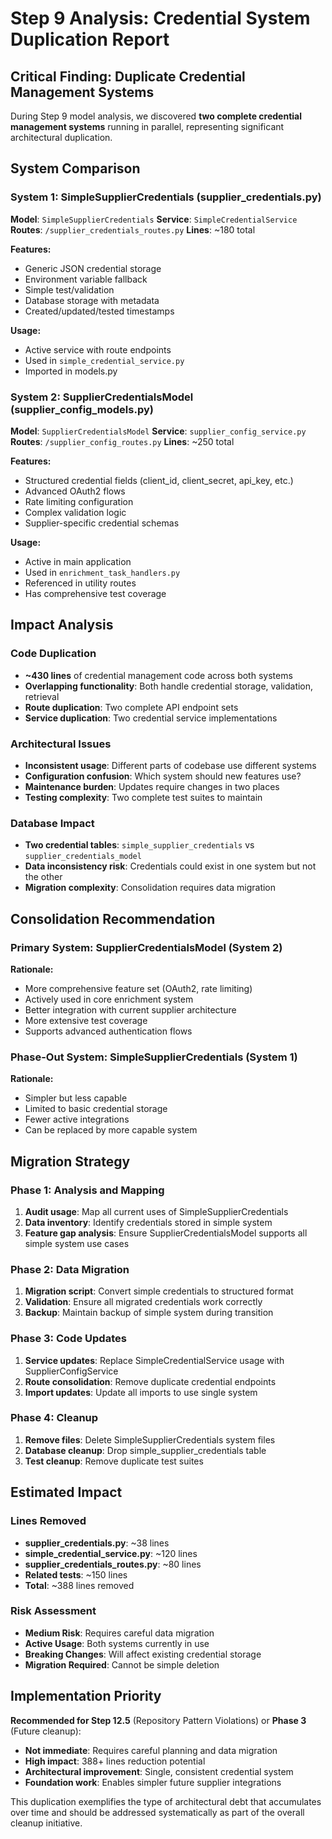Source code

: # Step 9 Analysis: Credential System Duplication Report

## Critical Finding: Duplicate Credential Management Systems

During Step 9 model analysis, we discovered **two complete credential management systems** running in parallel, representing significant architectural duplication.

## System Comparison

### System 1: SimpleSupplierCredentials (supplier_credentials.py)
**Model**: `SimpleSupplierCredentials`
**Service**: `SimpleCredentialService` 
**Routes**: `/supplier_credentials_routes.py`
**Lines**: ~180 total

**Features:**
- Generic JSON credential storage
- Environment variable fallback
- Simple test/validation
- Database storage with metadata
- Created/updated/tested timestamps

**Usage:**
- Active service with route endpoints
- Used in `simple_credential_service.py`
- Imported in models.py

### System 2: SupplierCredentialsModel (supplier_config_models.py)
**Model**: `SupplierCredentialsModel`
**Service**: `supplier_config_service.py`
**Routes**: `/supplier_config_routes.py`
**Lines**: ~250 total

**Features:**
- Structured credential fields (client_id, client_secret, api_key, etc.)
- Advanced OAuth2 flows
- Rate limiting configuration
- Complex validation logic
- Supplier-specific credential schemas

**Usage:**
- Active in main application
- Used in `enrichment_task_handlers.py`
- Referenced in utility routes
- Has comprehensive test coverage

## Impact Analysis

### Code Duplication
- **~430 lines** of credential management code across both systems
- **Overlapping functionality**: Both handle credential storage, validation, retrieval
- **Route duplication**: Two complete API endpoint sets
- **Service duplication**: Two credential service implementations

### Architectural Issues
- **Inconsistent usage**: Different parts of codebase use different systems
- **Configuration confusion**: Which system should new features use?
- **Maintenance burden**: Updates require changes in two places
- **Testing complexity**: Two complete test suites to maintain

### Database Impact
- **Two credential tables**: `simple_supplier_credentials` vs `supplier_credentials_model`
- **Data inconsistency risk**: Credentials could exist in one system but not the other
- **Migration complexity**: Consolidation requires data migration

## Consolidation Recommendation

### Primary System: SupplierCredentialsModel (System 2)
**Rationale:**
- More comprehensive feature set (OAuth2, rate limiting)
- Actively used in core enrichment system
- Better integration with current supplier architecture
- More extensive test coverage
- Supports advanced authentication flows

### Phase-Out System: SimpleSupplierCredentials (System 1)
**Rationale:**
- Simpler but less capable
- Limited to basic credential storage
- Fewer active integrations
- Can be replaced by more capable system

## Migration Strategy

### Phase 1: Analysis and Mapping
1. **Audit usage**: Map all current uses of SimpleSupplierCredentials
2. **Data inventory**: Identify credentials stored in simple system
3. **Feature gap analysis**: Ensure SupplierCredentialsModel supports all simple system use cases

### Phase 2: Data Migration
1. **Migration script**: Convert simple credentials to structured format
2. **Validation**: Ensure all migrated credentials work correctly
3. **Backup**: Maintain backup of simple system during transition

### Phase 3: Code Updates
1. **Service updates**: Replace SimpleCredentialService usage with SupplierConfigService
2. **Route consolidation**: Remove duplicate credential endpoints
3. **Import updates**: Update all imports to use single system

### Phase 4: Cleanup
1. **Remove files**: Delete SimpleSupplierCredentials system files
2. **Database cleanup**: Drop simple_supplier_credentials table
3. **Test cleanup**: Remove duplicate test suites

## Estimated Impact

### Lines Removed
- **supplier_credentials.py**: ~38 lines
- **simple_credential_service.py**: ~120 lines
- **supplier_credentials_routes.py**: ~80 lines
- **Related tests**: ~150 lines
- **Total**: ~388 lines removed

### Risk Assessment
- **Medium Risk**: Requires careful data migration
- **Active Usage**: Both systems currently in use
- **Breaking Changes**: Will affect existing credential storage
- **Migration Required**: Cannot be simple deletion

## Implementation Priority

**Recommended for Step 12.5** (Repository Pattern Violations) or **Phase 3** (Future cleanup):
- **Not immediate**: Requires careful planning and data migration
- **High impact**: 388+ lines reduction potential
- **Architectural improvement**: Single, consistent credential system
- **Foundation work**: Enables simpler future supplier integrations

This duplication exemplifies the type of architectural debt that accumulates over time and should be addressed systematically as part of the overall cleanup initiative.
+ + + + + + +
[Work to be completed]: Copy out the source text from the rows above word for word, leaving the pictures out.

[Task result]:
Source code

: # Step 9 Analysis: Credential System Duplication Report

## Critical Finding: Duplicate Credential Management Systems

During Step 9 model analysis, we discovered **two complete credential management systems** running in parallel, representing significant architectural duplication.

## System Comparison

### System 1: SimpleSupplierCredentials (supplier_credentials.py)
**Model**: `SimpleSupplierCredentials`
**Service**: `SimpleCredentialService` 
**Routes**: `/supplier_credentials_routes.py`
**Lines**: ~180 total

**Features:**
- Generic JSON credential storage
- Environment variable fallback
- Simple test/validation
- Database storage with metadata
- Created/updated/tested timestamps

**Usage:**
- Active service with route endpoints
- Used in `simple_credential_service.py`
- Imported in models.py

### System 2: SupplierCredentialsModel (supplier_config_models.py)
**Model**: `SupplierCredentialsModel`
**Service**: `supplier_config_service.py`
**Routes**: `/supplier_config_routes.py`
**Lines**: ~250 total

**Features:**
- Structured credential fields (client_id, client_secret, api_key, etc.)
- Advanced OAuth2 flows
- Rate limiting configuration
- Complex validation logic
- Supplier-specific credential schemas

**Usage:**
- Active in main application
- Used in `enrichment_task_handlers.py`
- Referenced in utility routes
- Has comprehensive test coverage

## Impact Analysis

### Code Duplication
- **~430 lines** of credential management code across both systems
- **Overlapping functionality**: Both handle credential storage, validation, retrieval
- **Route duplication**: Two complete API endpoint sets
- **Service duplication**: Two credential service implementations

### Architectural Issues
- **Inconsistent usage**: Different parts of codebase use different systems
- **Configuration confusion**: Which system should new features use?
- **Maintenance burden**: Updates require changes in two places
- **Testing complexity**: Two complete test suites to maintain

### Database Impact
- **Two credential tables**: `simple_supplier_credentials` vs `supplier_credentials_model`
- **Data inconsistency risk**: Credentials could exist in one system but not the other
- **Migration complexity**: Consolidation requires data migration

## Consolidation Recommendation

### Primary System: SupplierCredentialsModel (System 2)
**Rationale:**
- More comprehensive feature set (OAuth2, rate limiting)
- Actively used in core enrichment system
- Better integration with current supplier architecture
- More extensive test coverage
- Supports advanced authentication flows

### Phase-Out System: SimpleSupplierCredentials (System 1)
**Rationale:**
- Simpler but less capable
- Limited to basic credential storage
- Fewer active integrations
- Can be replaced by more capable system

## Migration Strategy

### Phase 1: Analysis and Mapping
1. **Audit usage**: Map all current uses of SimpleSupplierCredentials
2. **Data inventory**: Identify credentials stored in simple system
3. **Feature gap analysis**: Ensure SupplierCredentialsModel supports all simple system use cases

### Phase 2: Data Migration
1. **Migration script**: Convert simple credentials to structured format
2. **Validation**: Ensure all migrated credentials work correctly
3. **Backup**: Maintain backup of simple system during transition

### Phase 3: Code Updates
1. **Service updates**: Replace SimpleCredentialService usage with SupplierConfigService
2. **Route consolidation**: Remove duplicate credential endpoints
3. **Import updates**: Update all imports to use single system

### Phase 4: Cleanup
1. **Remove files**: Delete SimpleSupplierCredentials system files
2. **Database cleanup**: Drop simple_supplier_credentials table
3. **Test cleanup**: Remove duplicate test suites

## Estimated Impact

### Lines Removed
- **supplier_credentials.py**: ~38 lines
- **simple_credential_service.py**: ~120 lines
- **supplier_credentials_routes.py**: ~80 lines
- **Related tests**: ~150 lines
- **Total**: ~388 lines removed

### Risk Assessment
- **Medium Risk**: Requires careful data migration
- **Active Usage**: Both systems currently in use
- **Breaking Changes**: Will affect existing credential storage
- **Migration Required**: Cannot be simple deletion

## Implementation Priority

**Recommended for Step 12.5** (Repository Pattern Violations) or **Phase 3** (Future cleanup):
- **Not immediate**: Requires careful planning and data migration
- **High impact**: 388+ lines reduction potential
- **Architectural improvement**: Single, consistent credential system
- **Foundation work**: Enables simpler future supplier integrations

This duplication exemplifies the type of architectural debt that accumulates over time and should be addressed systematically as part of the overall cleanup initiative.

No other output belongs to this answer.